Directions for this task:
Display every line of the records below that contains the string "values", unchanged. Case counts when matching.

Listed entries:
■ ■ ■ ■
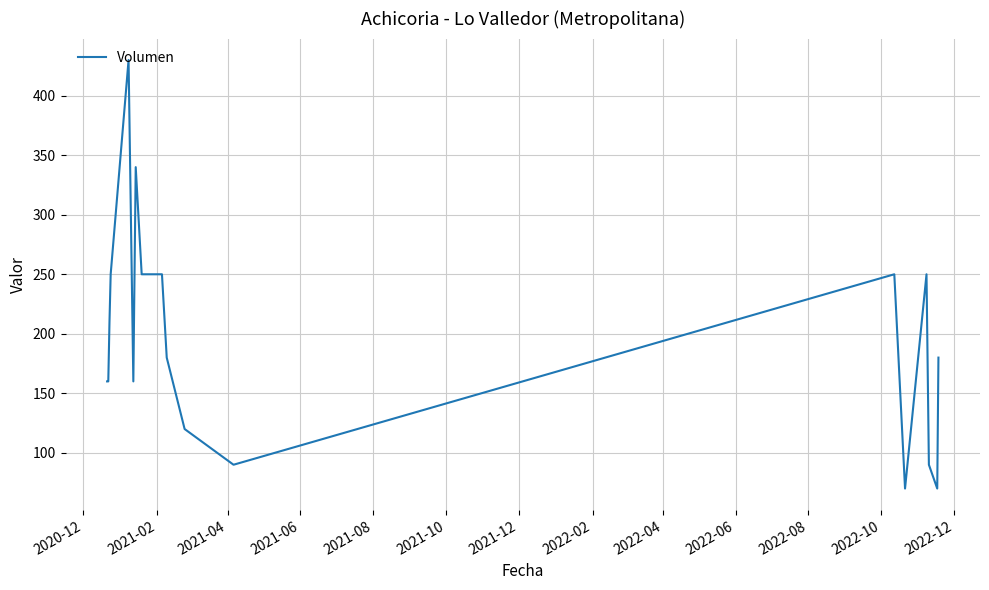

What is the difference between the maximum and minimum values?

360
■ ■ ■ ■
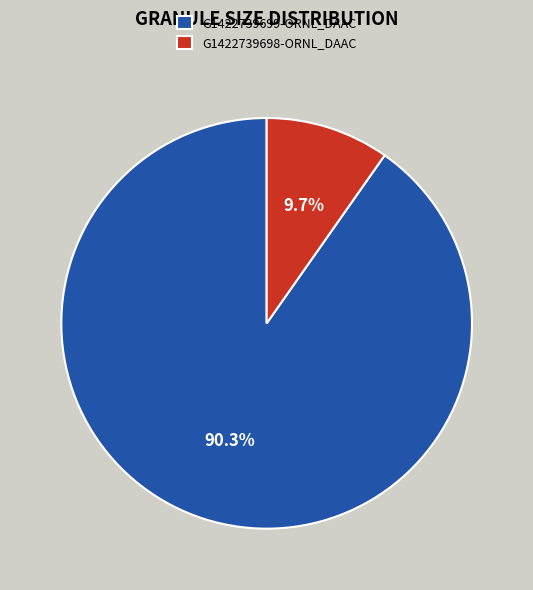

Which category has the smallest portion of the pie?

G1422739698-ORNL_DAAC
■ ■ ■ ■
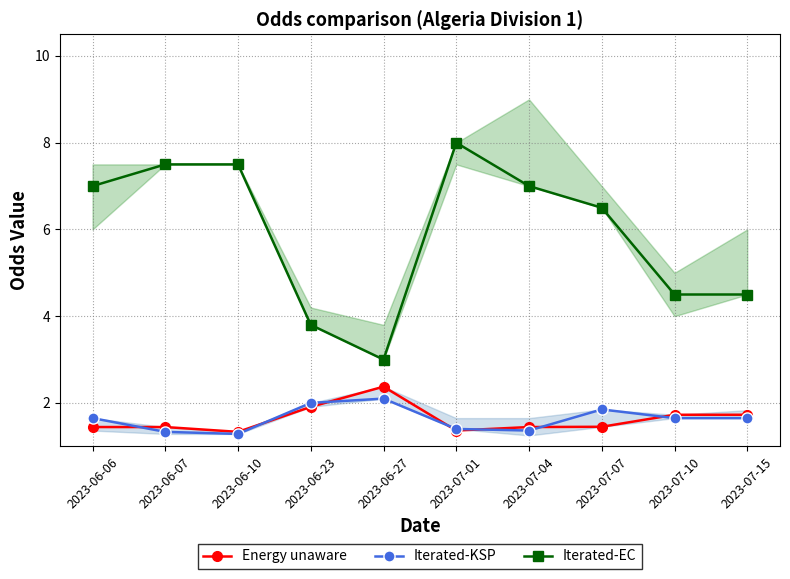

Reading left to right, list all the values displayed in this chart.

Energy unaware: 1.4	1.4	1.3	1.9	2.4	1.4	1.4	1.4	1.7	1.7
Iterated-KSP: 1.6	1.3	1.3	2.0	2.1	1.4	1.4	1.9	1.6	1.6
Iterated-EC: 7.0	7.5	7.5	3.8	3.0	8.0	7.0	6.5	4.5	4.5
■ ■ ■ ■
Task result:
What is the difference between the maximum and minimum values?
Reading left to right, list all the values displayed in this chart.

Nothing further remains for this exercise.